**課題の要件:** BigQueryのUNNEST関数に関するページ抜粋から、「BigQueryでのデータ革新: UNNEST関数の活用」を含む語句で始まり「理解するためにも役立ちます。」で終わる箇所を、一字一句変えずに書き写してください。

**ページ抜粋:**
----
BigQueryでのデータ革新: UNNEST関数の活用
BigQueryは膨大な量のデータを扱う上での柔軟性と強力な分析能力を提供します。特にGoogle Analytics 4 (GA4) のようなネストされたデータ構造を持つ複雑なデータセットを分析する際には、UNNEST関数の使用がデータ分析の新たな地平を開きます。この関数により、一つのイベントに関連付けられた複数のアイテムを含むデータを、個々のレコードとして扱うことが可能になります。
データ分析の深化
UNNEST関数の使用は、イベントレベルだけでなくアイテムレベルでの分析を可能にします。これにより、各アイテムのパフォーマンス評価や、顧客の関心が具体的にどのアイテムに集中しているかなど、より深い洞察を得ることができます。これは、特定の条件下でのアイテムの動向を理解するためにも役立ちます。
----
**一覧の抜粋:**
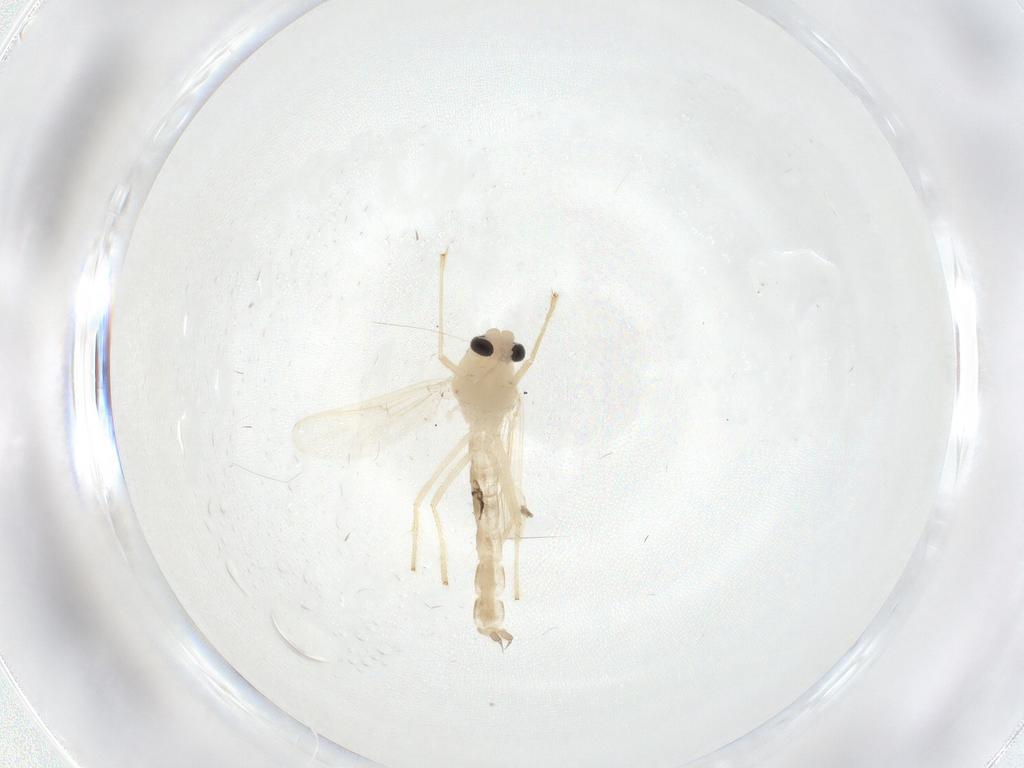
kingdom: Animalia
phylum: Arthropoda
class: Insecta
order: Diptera
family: Chironomidae
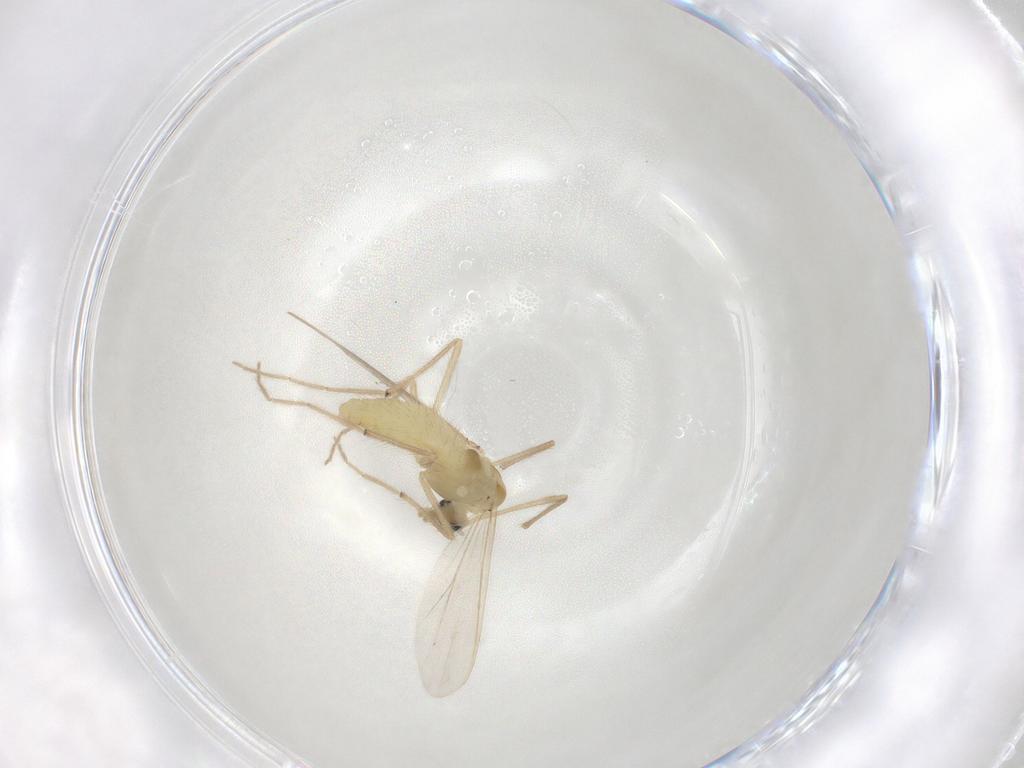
----
**課題への回答:**
BigQueryでのデータ革新: UNNEST関数の活用
BigQueryは膨大な量のデータを扱う上での柔軟性と強力な分析能力を提供します。特にGoogle Analytics 4 (GA4) のようなネストされたデータ構造を持つ複雑なデータセットを分析する際には、UNNEST関数の使用がデータ分析の新たな地平を開きます。この関数により、一つのイベントに関連付けられた複数のアイテムを含むデータを、個々のレコードとして扱うことが可能になります。
データ分析の深化
UNNEST関数の使用は、イベントレベルだけでなくアイテムレベルでの分析を可能にします。これにより、各アイテムのパフォーマンス評価や、顧客の関心が具体的にどのアイテムに集中しているかなど、より深い洞察を得ることができます。これは、特定の条件下でのアイテムの動向を理解するためにも役立ちます。